Jean - you must have been here while I was over at yours, oh those beautiful light and shadow pictures!
Please, I didn't consider any asumption to be made, I am truly honoured, and warmed, and encouraged, by your words and responses. We probably are being terribly British! As you say, sensitivity isn't necessarily a virtue per se, it's what you do with it; we can't choose what we come in with, I think it might be something to do with the progress that we make with what we have to carry that matters... or something like that. Thank you so much for coming, and I really welcome your comments.

Brother Dave said...

Dearest Loot, any comment on this post from one of your siblings into public cyberspace, is going to sound affected, even mawkish. But the comments from your friends related to this post are greatly supportive, not only to you but to me also. I would not want to turn the comments on this post into something related to personal family things; I would like to say that I was in tears both when reading the post and the comments.

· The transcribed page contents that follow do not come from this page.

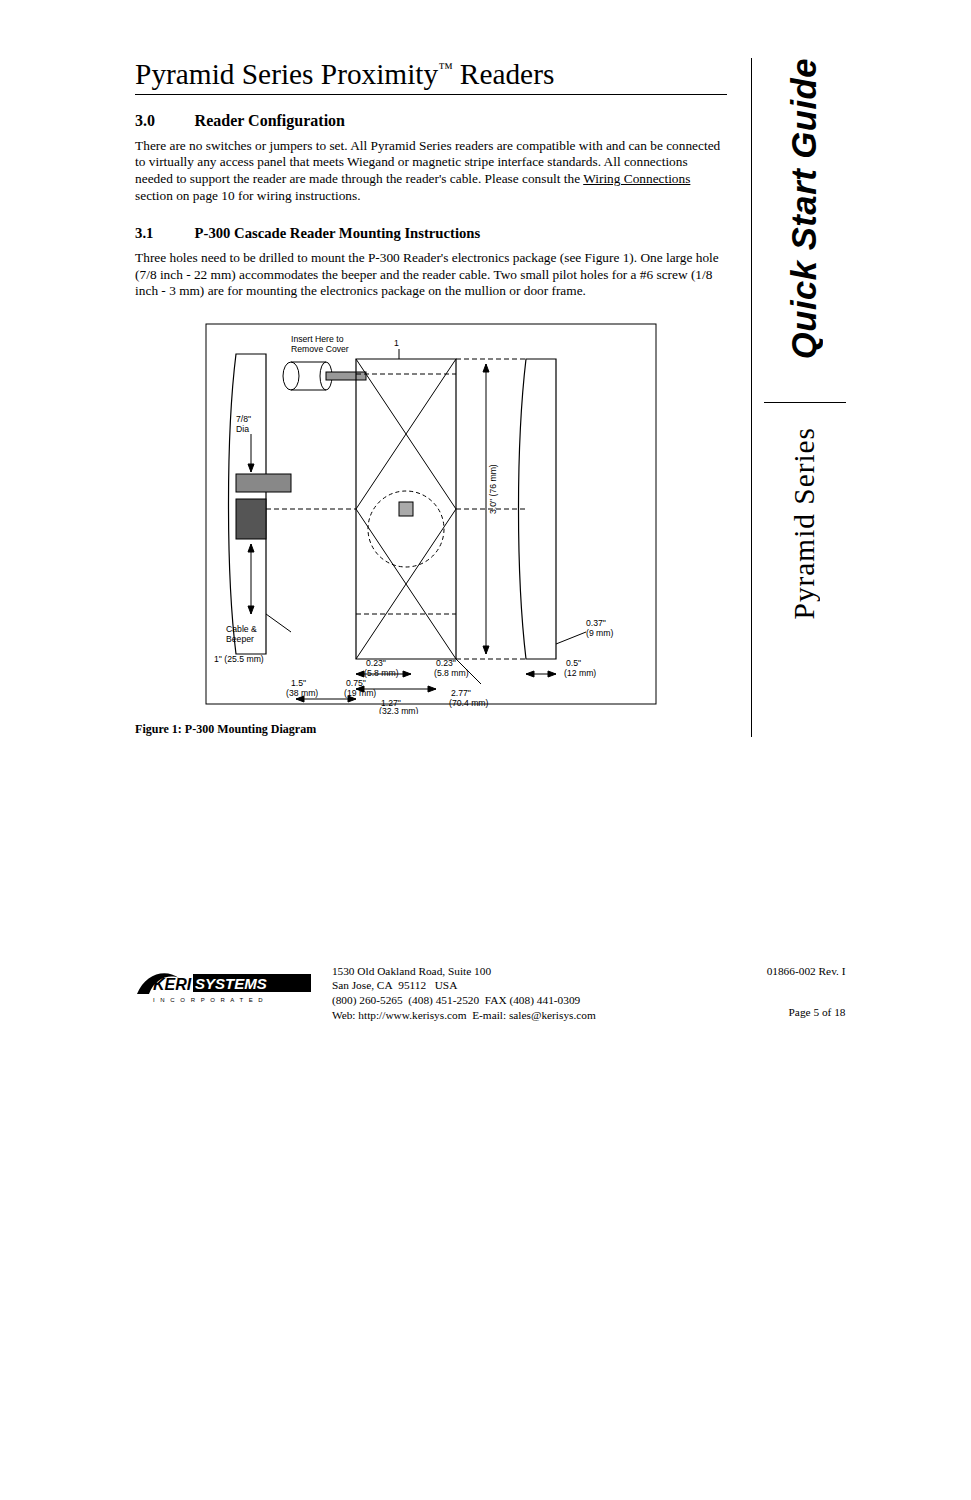Pyramid Series Proximity™ Readers
3.0 Reader Configuration
There are no switches or jumpers to set. All Pyramid Series readers are compatible with and can be connected to virtually any access panel that meets Wiegand or magnetic stripe interface standards. All connections needed to support the reader are made through the reader's cable. Please consult the Wiring Connections section on page 10 for wiring instructions.
3.1 P-300 Cascade Reader Mounting Instructions
Three holes need to be drilled to mount the P-300 Reader's electronics package (see Figure 1). One large hole (7/8 inch - 22 mm) accommodates the beeper and the reader cable. Two small pilot holes for a #6 screw (1/8 inch - 3 mm) are for mounting the electronics package on the mullion or door frame.
Insert Here to Remove Cover 7/8" Dia Cable & Beeper 1" (25.5 mm) 3.0" (76 mm) 0.23" (5.8 mm) 0.75" (19 mm) 1.27" (32.3 mm) 1.5" (38 mm) 0.23" (5.8 mm) 2.77" (70.4 mm) 0.37" (9 mm) 0.5" (12 mm) 1
Figure 1: P-300 Mounting Diagram
Quick Start Guide
Pyramid Series
KERI SYSTEMS I N C O R P O R A T E D
1530 Old Oakland Road, Suite 100
San Jose, CA 95112 USA
(800) 260-5265 (408) 451-2520 FAX (408) 441-0309
Web: http://www.kerisys.com E-mail: sales@kerisys.com
01866-002 Rev. I
Page 5 of 18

It would seem to me that whatever one ever writes about has to be totally honest. Maybe sometimes it is better to leave some things unsaid. However, if we are to grow we have sometimes to face our demons.

leslee said...

Family relationships can be so complex, and how we with each our own personality quirks respond and are shaped by them is ever fascinating to me. It does seem to take to somewhere in middle age to get any perspective on it, I suppose once we settle into and accept who we are and can detach a bit from how we got here.

There's an interesting article in the NY Times that I passed along to a couple of friends yesterday. The link is ungodly long, but you can find it by the title, "This is Your Life (and How You Tell It)" by Benedict Carey. Seems appropriate to many of us telling our stories on our blogs to ourselves and others.

Lucy said...

Dave, you know you are always welcome here, and in writing about family realationships in an open space where my family come too, I am inviting comments from all! I can see there is a time and a place for being more or less revelatory, in some ways I feel freer here in a 'place of my own', among relative strangers, than I might elsewhere, but I meant what I said that it would be OK, I am only airing things in another context. But my demons these days have barely the status of gremlins, nothing to worry about!
Leslee - thanks for the link, and for your so well-put comment, so true about settling into what we are.. I certainly find it more interesting than agonising now.

Anonymous said...

Dear Lucy,
Thank you for this post...it seems to me that the perspective the unfolds for us (manyof us anyway) in our 40-50's is a blessing, a gift from the gods...as long as it comes with the ability to be gentle and forgiving with one's self.

i have wrestled with so much of the same feelings you express here, so reading your brave words is illuminating and supportive of my efforts to be more honest, more caring.

a psychologist once told me that i have spent my life being permeable...too often too permeable...and that word rang like a gong that continues to reverberate in my thinking, decades later...and rings sympathetically as i read your words today....

Thank you for this inspiring entry...i don't remember how i stumbled across your blog, but am so pleased that i have.

i think perhaps you may have seen my postings in Marly's Palace...? i'm a zephyr there too (not my real name, but thi internet thingy lets me be lighter than i really am!) My blog link should show up, i think...and i will be updating it today, hopefully.

Anonymous said...

You wrote a beautiful post about seeing your father's face in your own in the mirror and what pleasure it gave you.

Your reaction and your writing told me a great deal about your relationship with him and your affection for him.

And it was lovely.

Lucy said...

Zephyr and Rachel
Lovely to see you here; thanks for taking the time to make such gentle and thoughtful comments.
Rachel, I'd forgotten about that post!